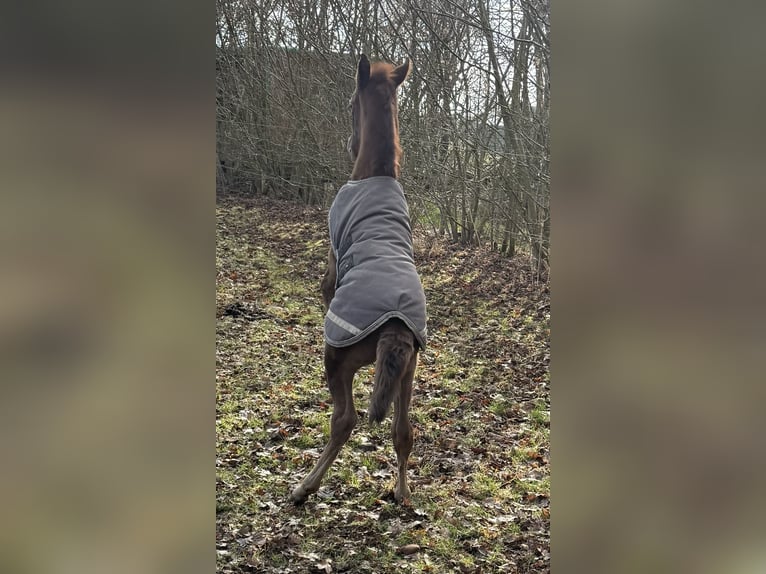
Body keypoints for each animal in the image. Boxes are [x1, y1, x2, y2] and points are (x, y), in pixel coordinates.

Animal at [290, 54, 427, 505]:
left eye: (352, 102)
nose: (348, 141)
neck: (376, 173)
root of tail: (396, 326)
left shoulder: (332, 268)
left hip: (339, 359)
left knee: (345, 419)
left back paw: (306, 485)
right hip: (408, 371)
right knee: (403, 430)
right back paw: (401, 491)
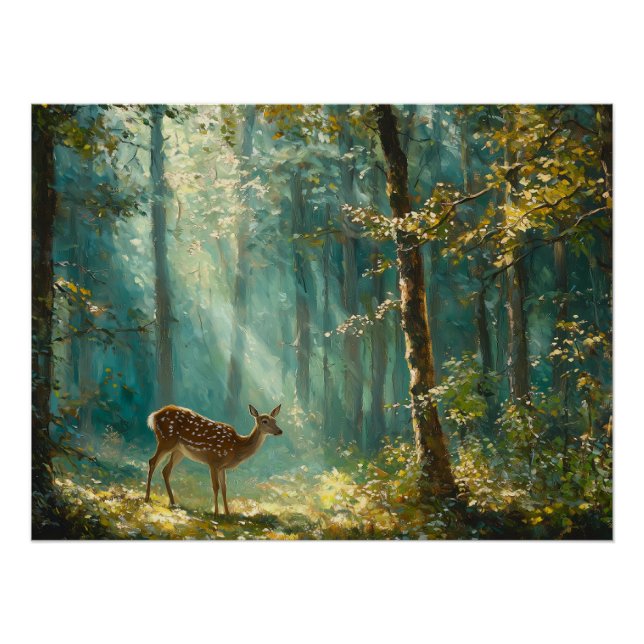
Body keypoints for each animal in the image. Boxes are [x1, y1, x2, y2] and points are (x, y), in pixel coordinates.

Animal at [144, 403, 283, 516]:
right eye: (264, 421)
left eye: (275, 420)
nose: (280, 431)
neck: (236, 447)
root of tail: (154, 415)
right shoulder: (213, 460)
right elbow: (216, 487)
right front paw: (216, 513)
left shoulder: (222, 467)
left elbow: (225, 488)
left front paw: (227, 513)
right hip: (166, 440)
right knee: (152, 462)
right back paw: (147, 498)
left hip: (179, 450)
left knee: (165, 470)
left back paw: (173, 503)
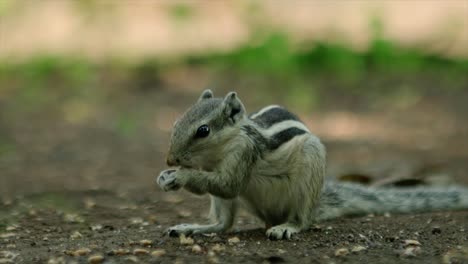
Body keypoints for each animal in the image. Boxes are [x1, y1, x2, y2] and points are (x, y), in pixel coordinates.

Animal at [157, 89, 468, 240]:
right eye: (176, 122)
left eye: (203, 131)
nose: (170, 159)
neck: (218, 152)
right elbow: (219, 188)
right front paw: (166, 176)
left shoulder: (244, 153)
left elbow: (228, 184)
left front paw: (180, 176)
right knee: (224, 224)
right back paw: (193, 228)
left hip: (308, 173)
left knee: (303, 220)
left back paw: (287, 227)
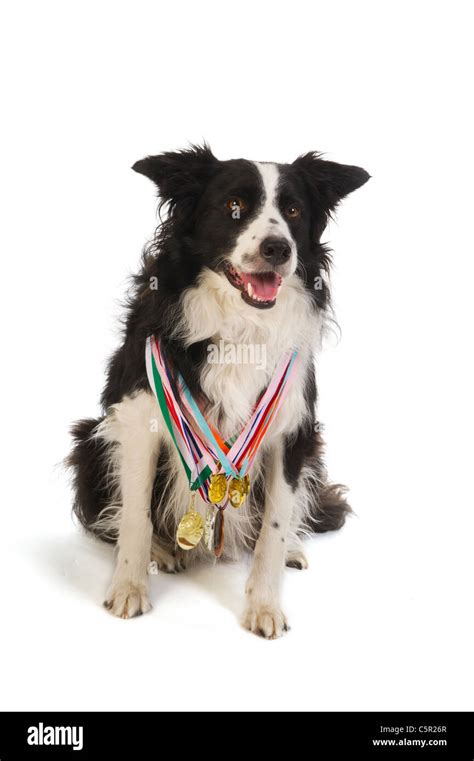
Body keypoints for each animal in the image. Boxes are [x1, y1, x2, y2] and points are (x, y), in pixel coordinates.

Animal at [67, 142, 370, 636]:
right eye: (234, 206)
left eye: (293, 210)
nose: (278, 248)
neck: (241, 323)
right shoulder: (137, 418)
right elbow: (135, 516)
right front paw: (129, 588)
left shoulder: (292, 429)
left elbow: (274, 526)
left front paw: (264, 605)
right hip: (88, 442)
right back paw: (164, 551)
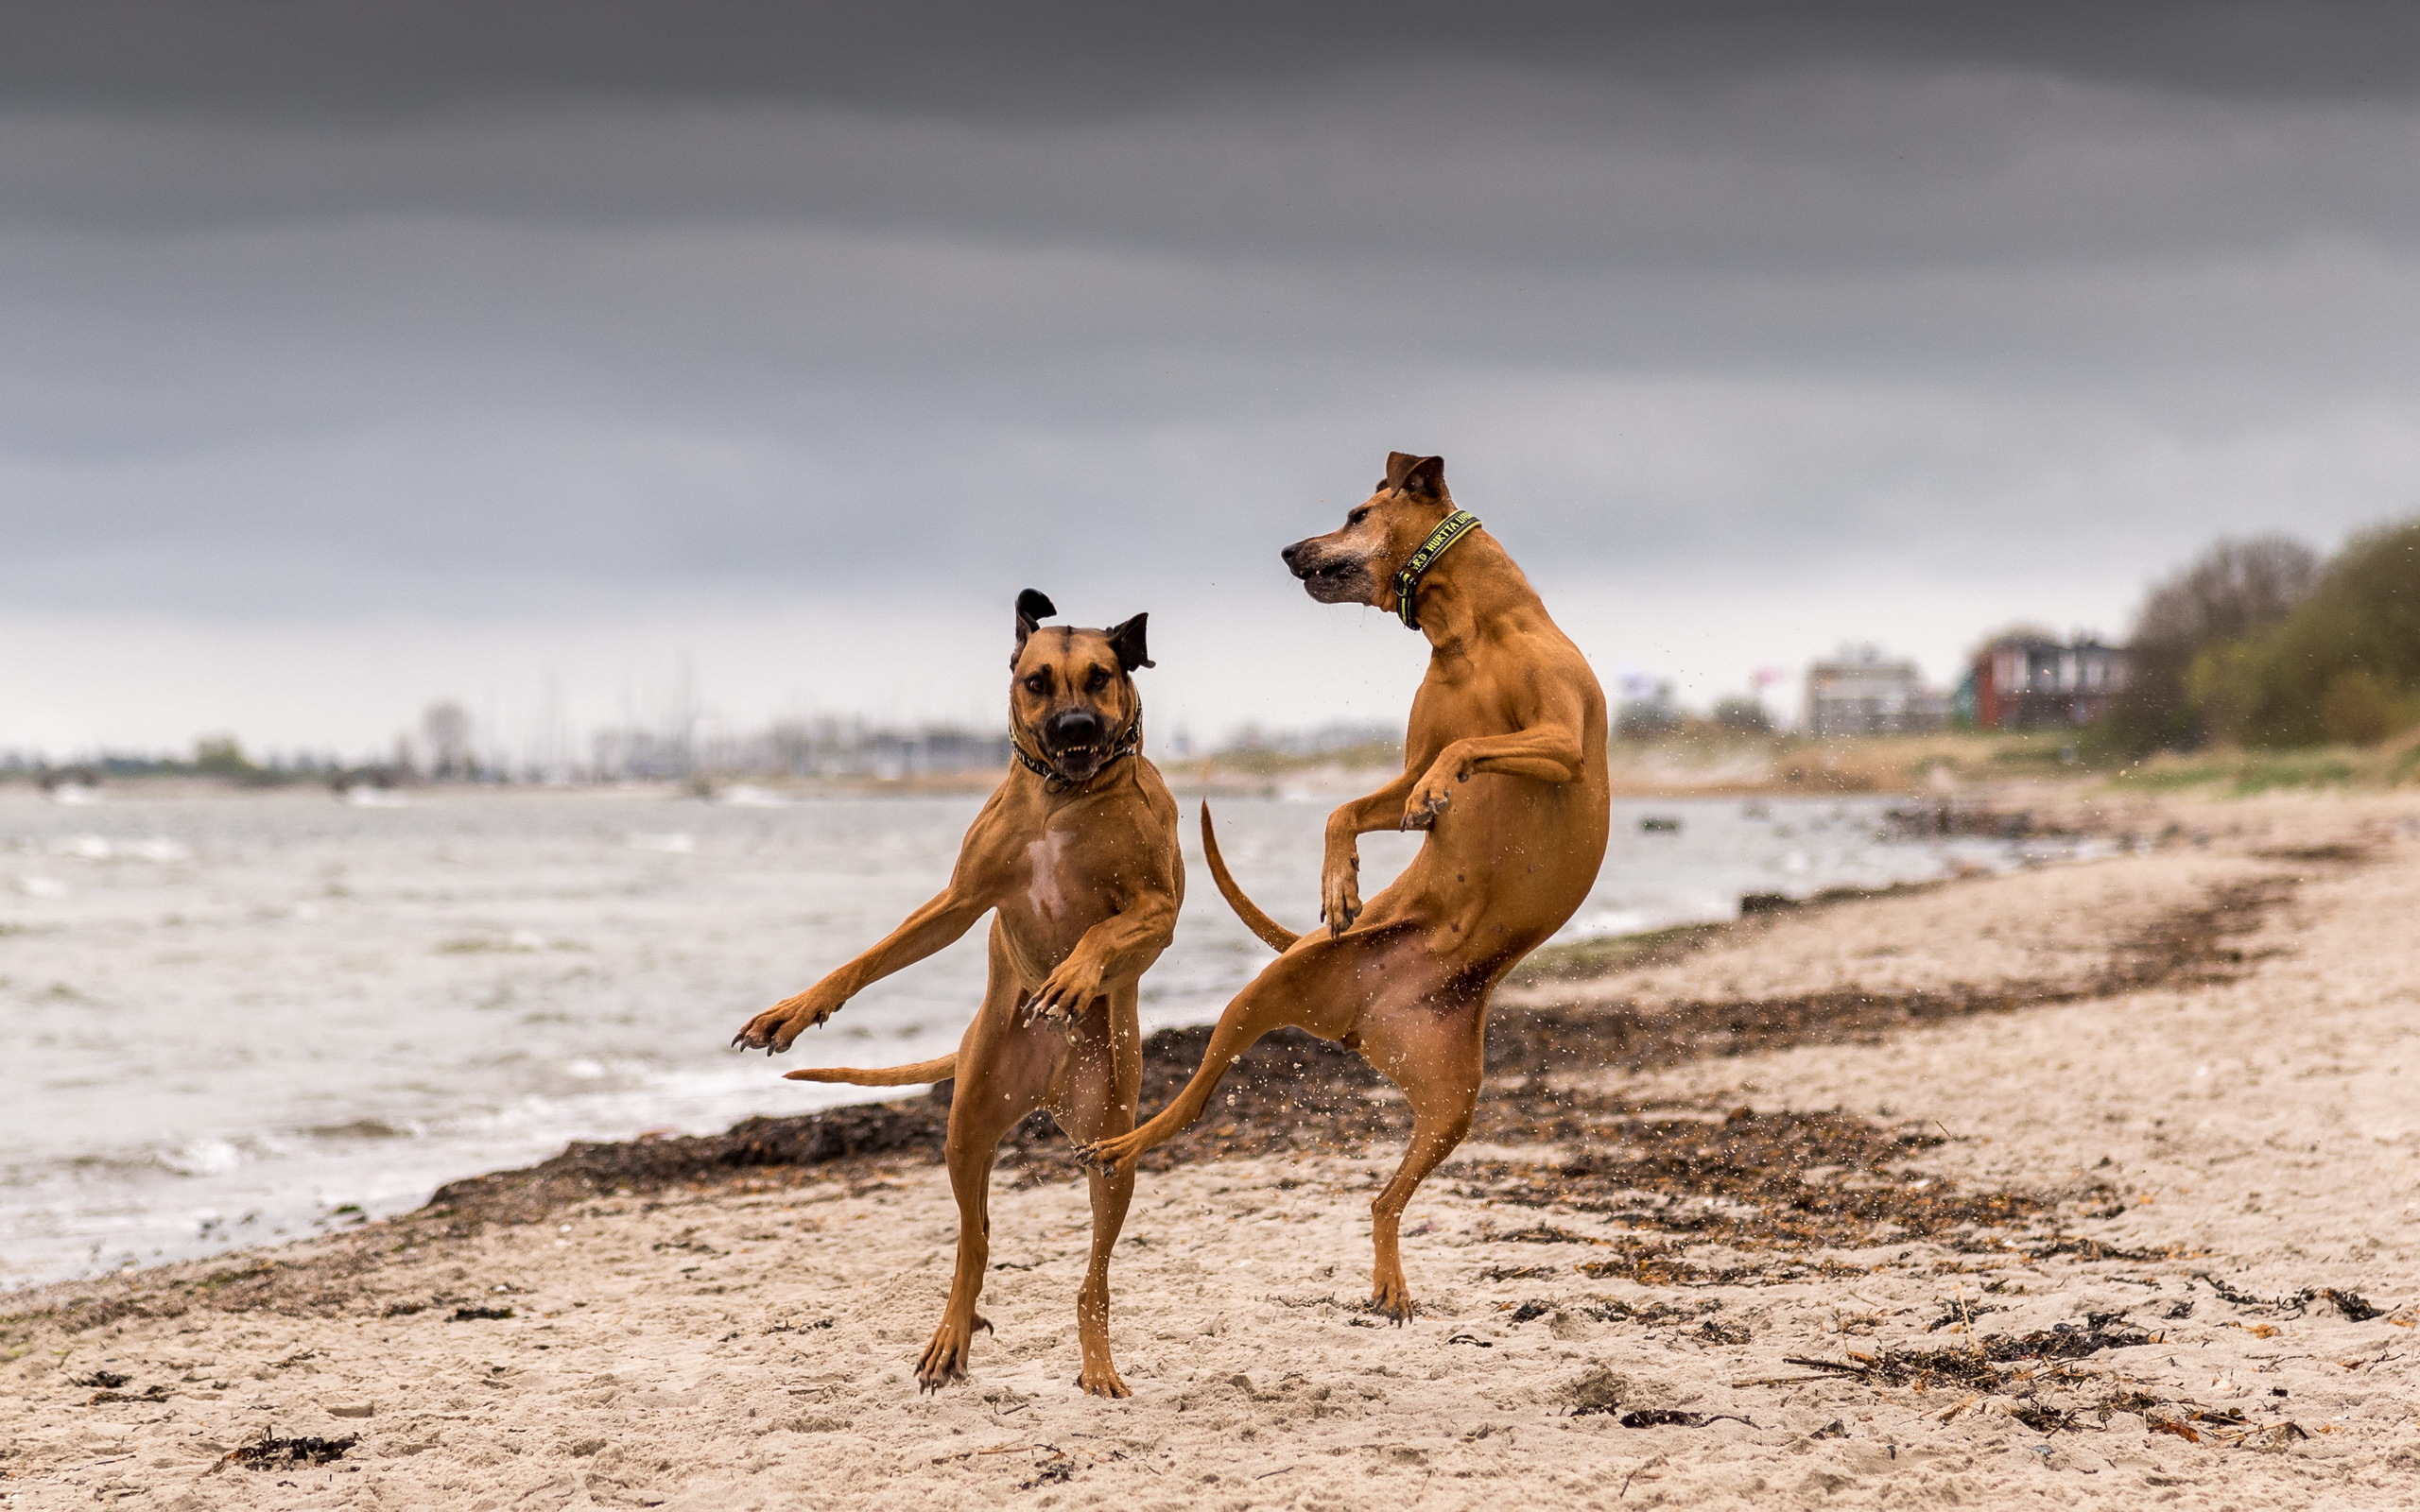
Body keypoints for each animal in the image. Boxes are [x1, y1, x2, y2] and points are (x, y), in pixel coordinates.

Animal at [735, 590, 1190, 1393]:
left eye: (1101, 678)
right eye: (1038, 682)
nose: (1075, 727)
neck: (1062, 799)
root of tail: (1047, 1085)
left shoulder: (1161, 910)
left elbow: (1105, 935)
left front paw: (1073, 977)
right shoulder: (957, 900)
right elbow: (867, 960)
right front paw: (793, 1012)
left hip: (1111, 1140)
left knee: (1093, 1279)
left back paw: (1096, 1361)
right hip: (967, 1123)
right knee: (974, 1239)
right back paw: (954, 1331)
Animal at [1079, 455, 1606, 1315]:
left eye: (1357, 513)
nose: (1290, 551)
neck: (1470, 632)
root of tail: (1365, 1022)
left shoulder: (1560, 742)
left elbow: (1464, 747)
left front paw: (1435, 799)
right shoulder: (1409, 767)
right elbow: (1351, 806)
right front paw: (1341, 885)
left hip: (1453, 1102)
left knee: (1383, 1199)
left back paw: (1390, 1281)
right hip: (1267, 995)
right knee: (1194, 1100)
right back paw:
------------------------------------------------------------
§ What you are asked to do
The stretch to restate runs from the line above containing "left hip: (308, 173)" through the line containing "right elbow: (135, 516)". Copy it word for word, ends included, without pictures.

§ The answer
left hip: (308, 173)
left knee: (303, 220)
left back paw: (287, 227)
Body keypoints for each animal in the image. Boxes are [x1, y1, x2, y2] and points are (x, y), in pixel coordinates.

Animal at [67, 142, 370, 636]:
right eye: (234, 206)
left eye: (293, 210)
nose: (278, 248)
neck: (241, 323)
right shoulder: (137, 418)
right elbow: (135, 516)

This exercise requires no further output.